→ **EXERCISE REQUIREMENTS**
Each line of the listing below that includes "Cash" should be reported.

→ **EXCERPTED DATA**

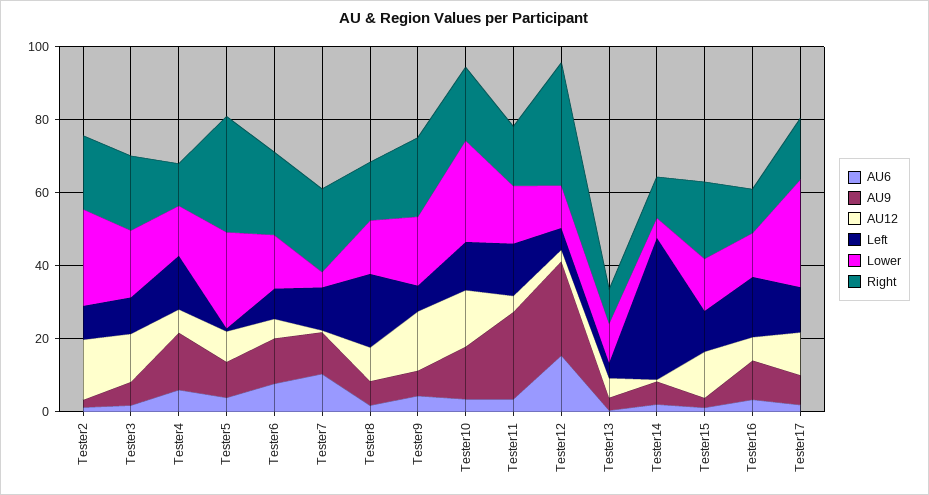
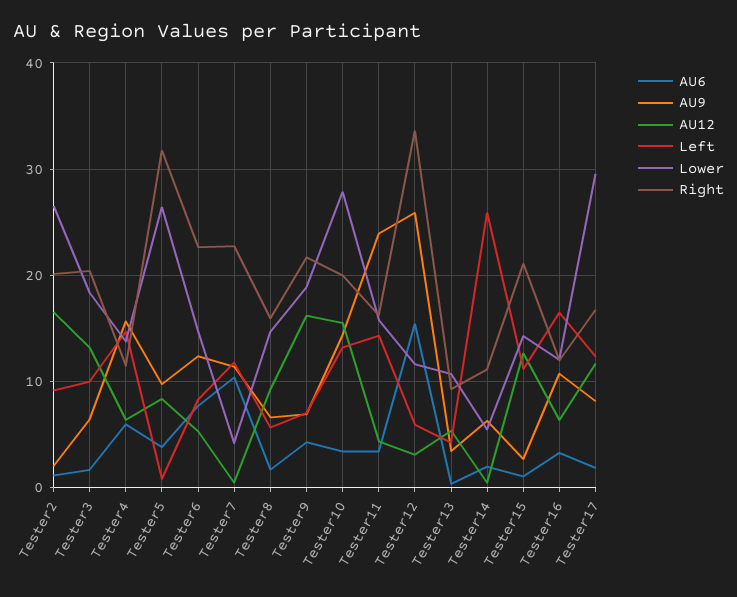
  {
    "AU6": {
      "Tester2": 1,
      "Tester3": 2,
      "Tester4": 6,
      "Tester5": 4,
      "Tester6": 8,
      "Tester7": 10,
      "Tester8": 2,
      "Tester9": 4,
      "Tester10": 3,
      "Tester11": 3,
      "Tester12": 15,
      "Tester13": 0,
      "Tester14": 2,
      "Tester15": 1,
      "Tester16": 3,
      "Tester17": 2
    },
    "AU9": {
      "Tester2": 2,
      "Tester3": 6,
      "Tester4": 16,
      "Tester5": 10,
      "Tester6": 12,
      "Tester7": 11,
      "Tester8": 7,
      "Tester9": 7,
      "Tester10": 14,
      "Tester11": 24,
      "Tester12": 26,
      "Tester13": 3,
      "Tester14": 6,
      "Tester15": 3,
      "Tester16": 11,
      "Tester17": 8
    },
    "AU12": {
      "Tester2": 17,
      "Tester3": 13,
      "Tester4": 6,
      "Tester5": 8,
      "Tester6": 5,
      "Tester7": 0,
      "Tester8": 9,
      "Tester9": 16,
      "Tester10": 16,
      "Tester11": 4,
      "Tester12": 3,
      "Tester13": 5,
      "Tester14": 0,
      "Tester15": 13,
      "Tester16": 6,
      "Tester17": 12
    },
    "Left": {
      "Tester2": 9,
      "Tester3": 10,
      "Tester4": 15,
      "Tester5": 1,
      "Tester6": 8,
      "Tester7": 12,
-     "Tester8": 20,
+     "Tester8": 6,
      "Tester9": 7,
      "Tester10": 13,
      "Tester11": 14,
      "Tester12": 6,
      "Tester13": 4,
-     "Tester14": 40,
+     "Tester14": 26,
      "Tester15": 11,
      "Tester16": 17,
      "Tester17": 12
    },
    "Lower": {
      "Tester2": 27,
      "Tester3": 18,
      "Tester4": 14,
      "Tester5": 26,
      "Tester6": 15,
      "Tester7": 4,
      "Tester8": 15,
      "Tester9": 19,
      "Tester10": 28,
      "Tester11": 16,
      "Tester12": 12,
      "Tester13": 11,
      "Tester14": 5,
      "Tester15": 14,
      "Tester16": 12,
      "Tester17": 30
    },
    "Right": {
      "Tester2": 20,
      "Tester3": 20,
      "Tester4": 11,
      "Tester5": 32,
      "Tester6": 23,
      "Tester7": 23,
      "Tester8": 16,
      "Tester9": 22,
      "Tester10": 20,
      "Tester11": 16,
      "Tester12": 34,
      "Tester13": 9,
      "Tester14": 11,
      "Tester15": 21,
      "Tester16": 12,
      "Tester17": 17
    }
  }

---

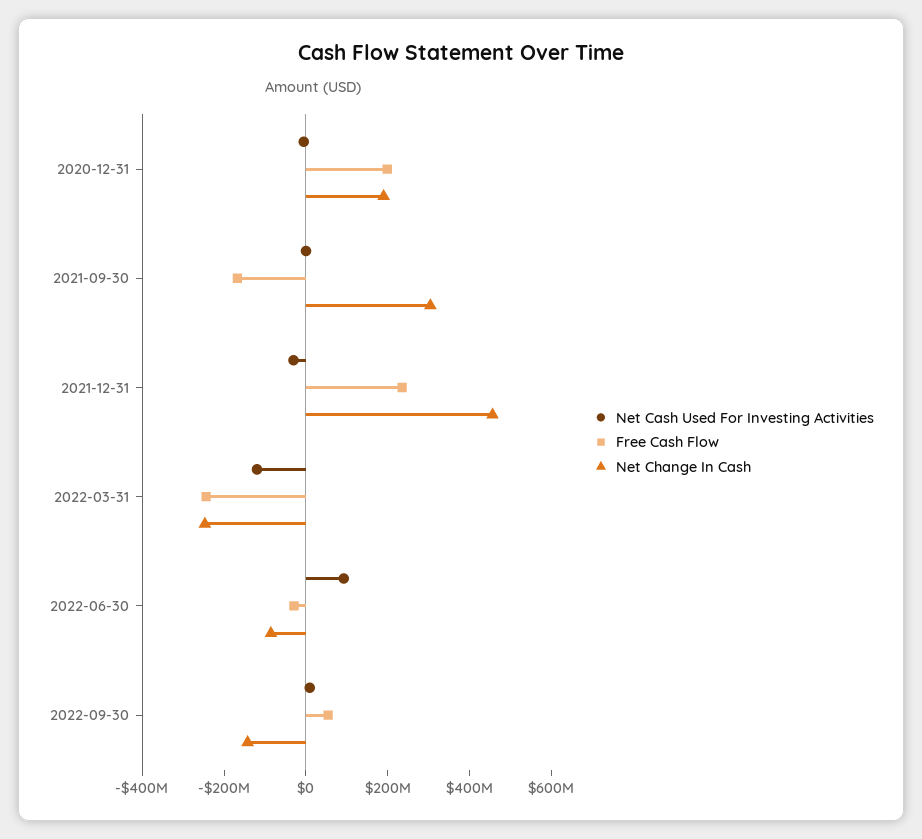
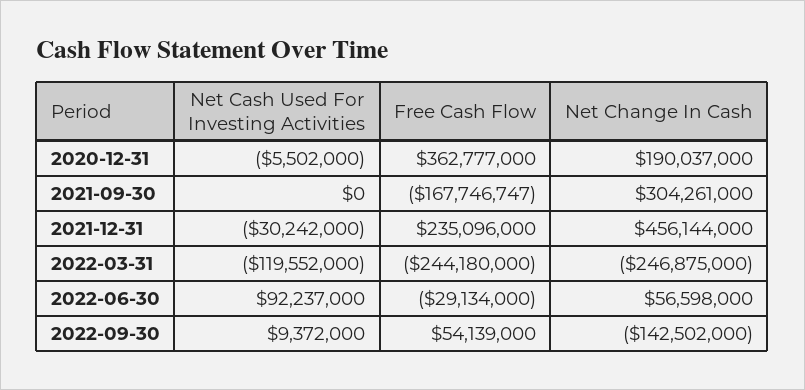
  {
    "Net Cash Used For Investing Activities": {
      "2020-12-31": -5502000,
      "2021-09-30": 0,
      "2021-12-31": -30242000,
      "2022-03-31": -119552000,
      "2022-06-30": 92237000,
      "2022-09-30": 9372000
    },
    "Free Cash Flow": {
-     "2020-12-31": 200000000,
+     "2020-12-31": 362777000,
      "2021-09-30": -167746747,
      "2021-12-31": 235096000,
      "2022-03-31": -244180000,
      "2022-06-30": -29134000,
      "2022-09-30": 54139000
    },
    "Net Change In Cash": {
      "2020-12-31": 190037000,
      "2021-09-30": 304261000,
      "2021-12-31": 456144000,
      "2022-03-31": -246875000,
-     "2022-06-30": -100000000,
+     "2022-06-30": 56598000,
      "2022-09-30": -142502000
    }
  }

→ **RESPONSE TO THE EXERCISE**
    "Net Cash Used For Investing Activities": {
    "Free Cash Flow": {
    "Net Change In Cash": {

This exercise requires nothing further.